Jeff Carlson

No. 15, 7, 12, 17
- Position: Quarterback

Personal information
- Born: April 23, 1966 (age 60) Long Beach, California, U.S.
- Listed height: 6 ft 3 in (1.91 m)
- Listed weight: 213 lb (97 kg)

Career information
- High school: Pacifica (Garden Grove, California)
- College: Weber State
- NFL draft: 1989: 4th round, 102nd overall pick

Career history
- Los Angeles Rams (1989)*; Tampa Bay Buccaneers (1990–1991); New York Giants (1992)*; New England Patriots (1992); Denver Broncos (1994)*;
- * Offseason and/or practice squad member only

Career NFL statistics
- Passing attempts: 114
- Passing completions: 49
- Completion percentage: 43.0%
- TD–INT: 2–9
- Passing yards: 636
- Passer rating: 34.1
- Stats at Pro Football Reference

= Jeff Carlson (American football) =

American football player (born 1966)

Jeffrey Allen Carlson (born April 23, 1966) is an American former professional football player who was a quarterback in the National Football League (NFL). He played three seasons for the Tampa Bay Buccaneers and New England Patriots. He played college football for the Weber State Wildcats.

== Early life ==
Carlson was born on April 23, 1966, in Long Beach, California. He played quarterback at Pacifica High School in Garden Grove, California. During his senior year, Carlson led Pacifica to the Empire League Championship and was named the leagues most valuable player.

== College career ==
Carlson played college football at Weber State University from 1984 to 1988.

== Professional career ==

=== Los Angeles Rams ===
Carlson was selected by the Los Angeles Rams in the fourth round (102nd overall) in the 1989 NFL draft. He competed to be the backup to Rams starting quarterback Jim Everett.

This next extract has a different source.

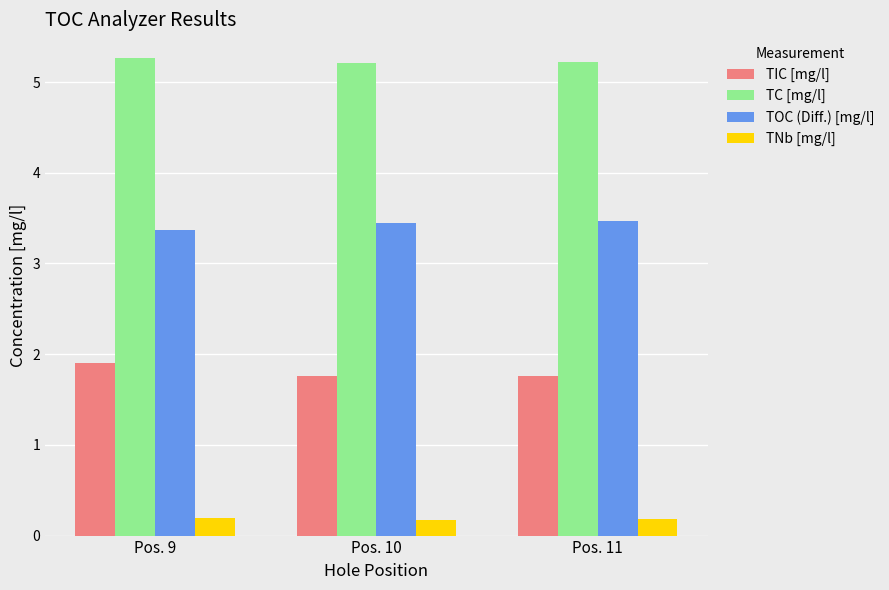

What is the difference between the second highest and minimum values in the TOC (Diff.) [mg/l] series?

0.1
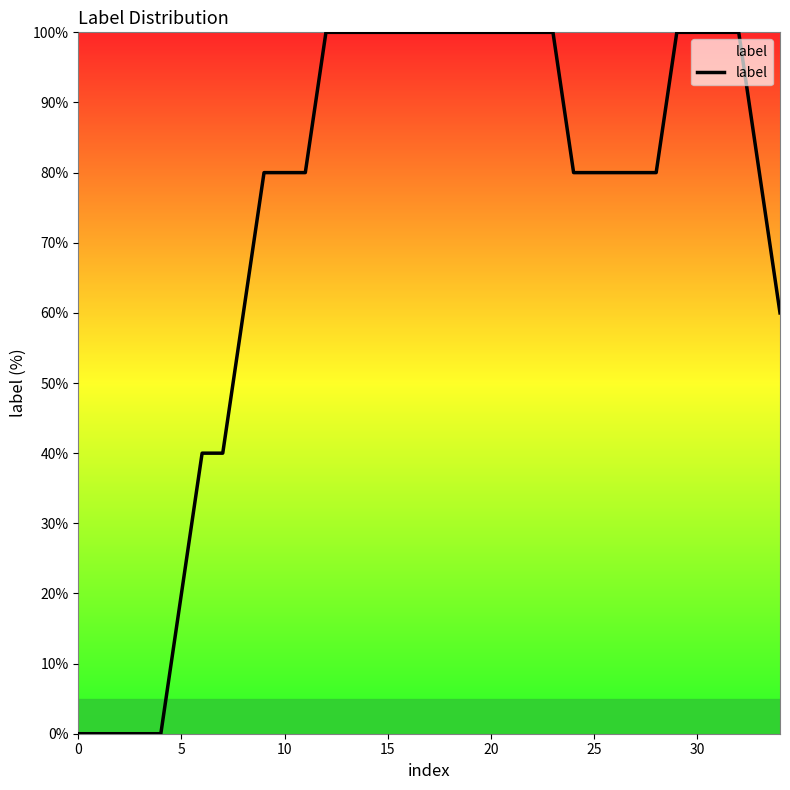

What is the greatest value displayed?

100.0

=== Tampa Bay Buccaneers ===
After joining the Tampa Bay Buccaneers in 1990, Carlson made his NFL debut in a 41-10 blowout loss to the San Diego Chargers. Carlson attempted no passes and fumbled on his lone rushing attempt.

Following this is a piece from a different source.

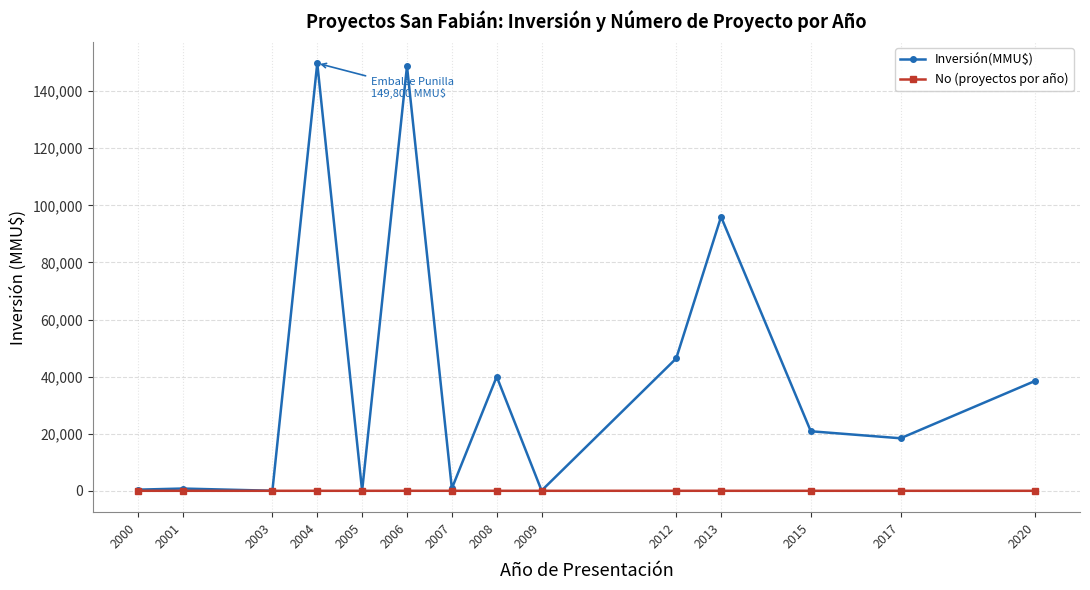

What is the maximum value shown in the chart?

149800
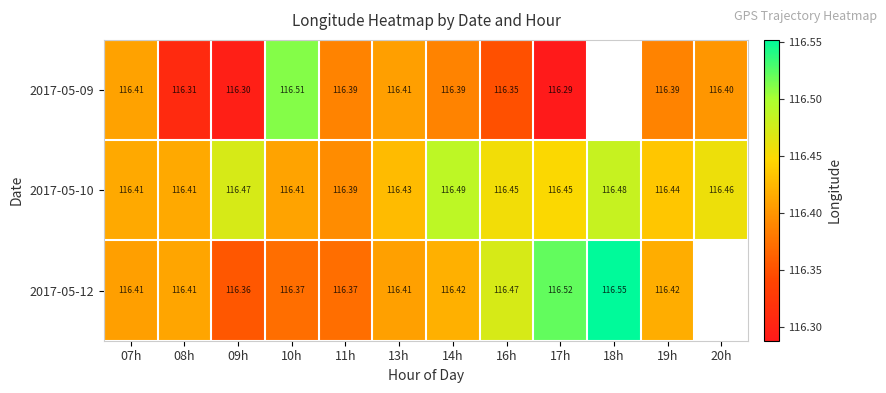

Is the value of 2017-05-10 at 19h greater than the value of 2017-05-12 at 17h?

No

In 1991, he saw more extended playing time. Carlson relieved starting quarterback Chris Chandler during a week 9 matchup against Green Pay Packers. He completed 12-of-32 passes for 164 yards and threw three interceptions in the 27-0 loss. Three weeks later against the Atlanta Falcons, Carlson relieved quarterback Vinny Testeverde. He completed 11-of-15 passes for 164 yards, one touchdown and no interceptions. His first career touchdown pass came on a four yard throw to wide receiver Lawrence Dawsey late in the fourth quarter to prevent a shutout. The Buccaneers went on to lose the game 43-7. He made his first career start week 16 in a 27–0 loss to the Chicago Bears. Carlson completed only 8-of-18 passes for 76 yards and threw three interceptions.

=== New York Giants ===
Carlson had a brief stint with the New York Giants.

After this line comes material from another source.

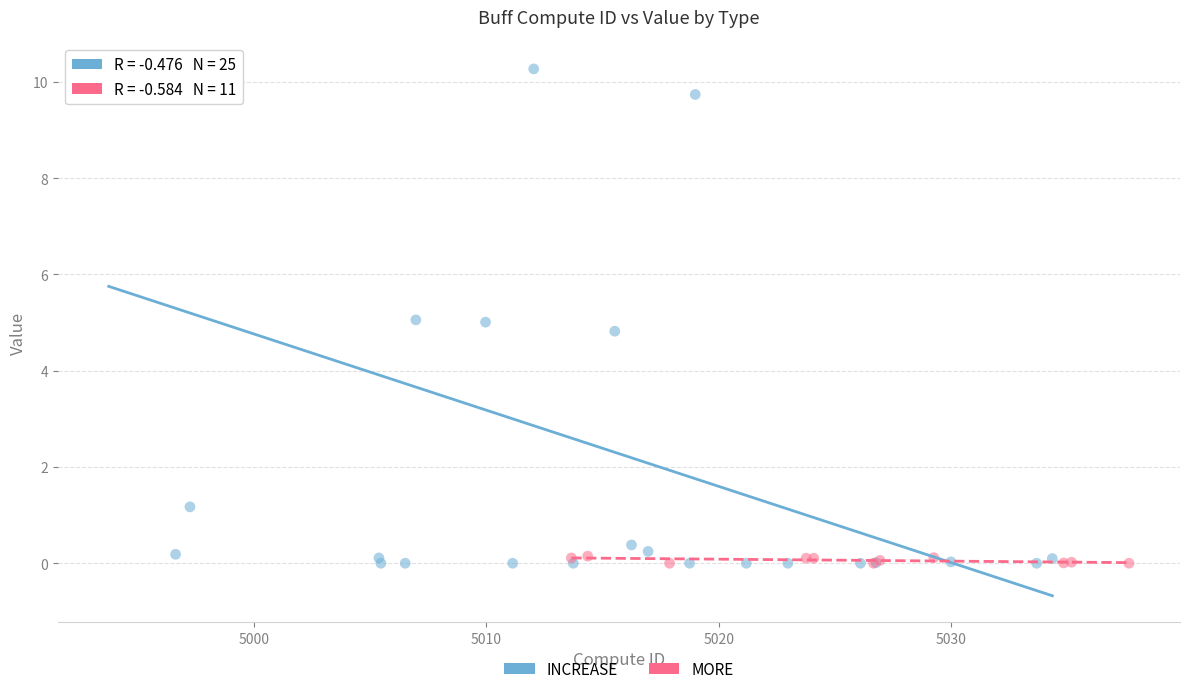

Which series contains the highest Y value?

INCREASE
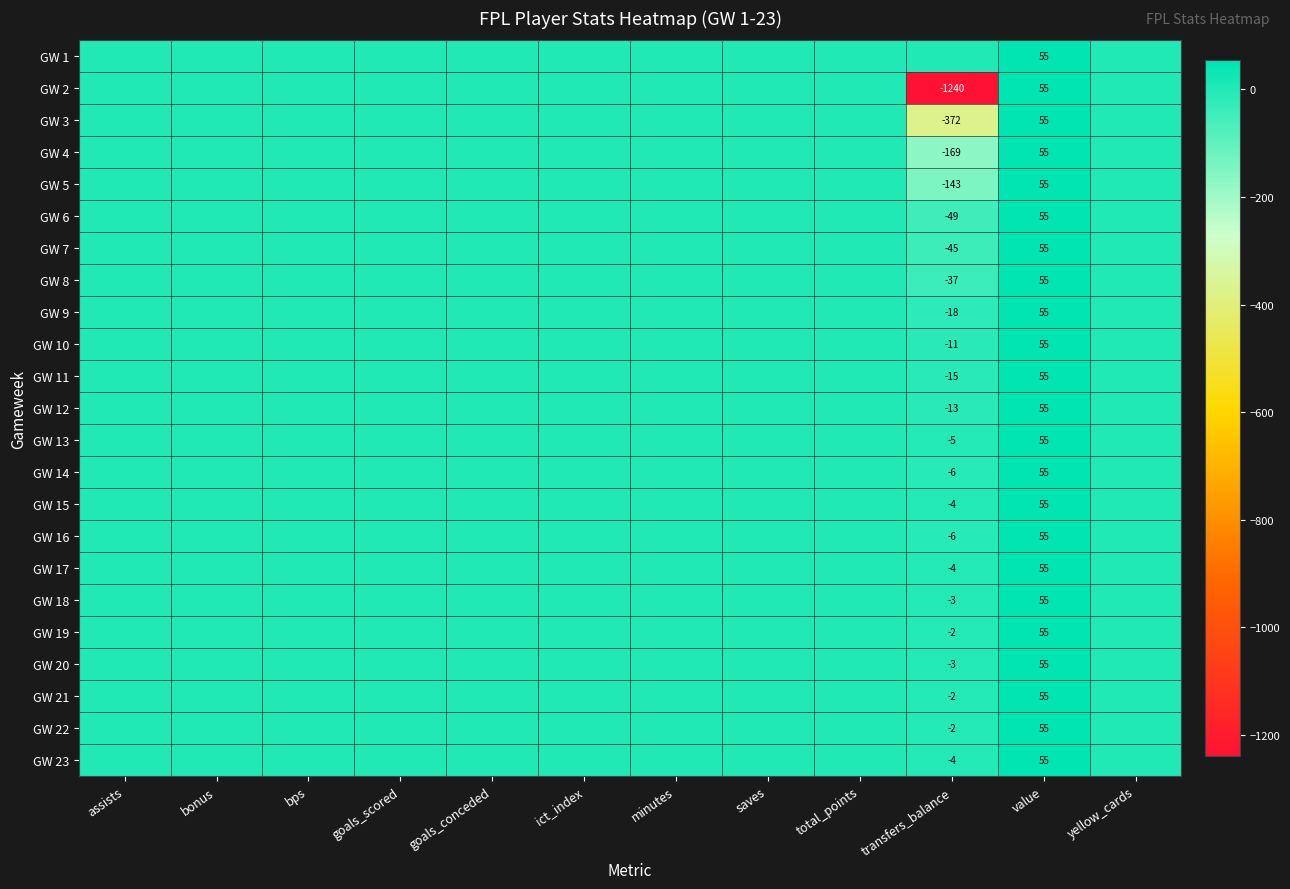

What is the total value across all series at value?

1265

=== New England Patriots ===
He joined the New England Patriots midway through the 1992 NFL season. He appeared in three games for the Patriots, including two starts. He completed 18-of-49 passes for 232 yards, one touchdown and three interceptions. He also rushed for 32 yards on 11 attempts.

=== Denver Broncos ===
Carlson signed with the Denver Broncos during the 1994 offseason but never played in a regular season game for the team.

He finished his career appearing in seven games with an 0-3 record as a starter. Carlson completed 49-of-114 passes for 636 yards, two touchdowns and nine interceptions. He rushed 17 times for 57 yards and fumbled 5 times.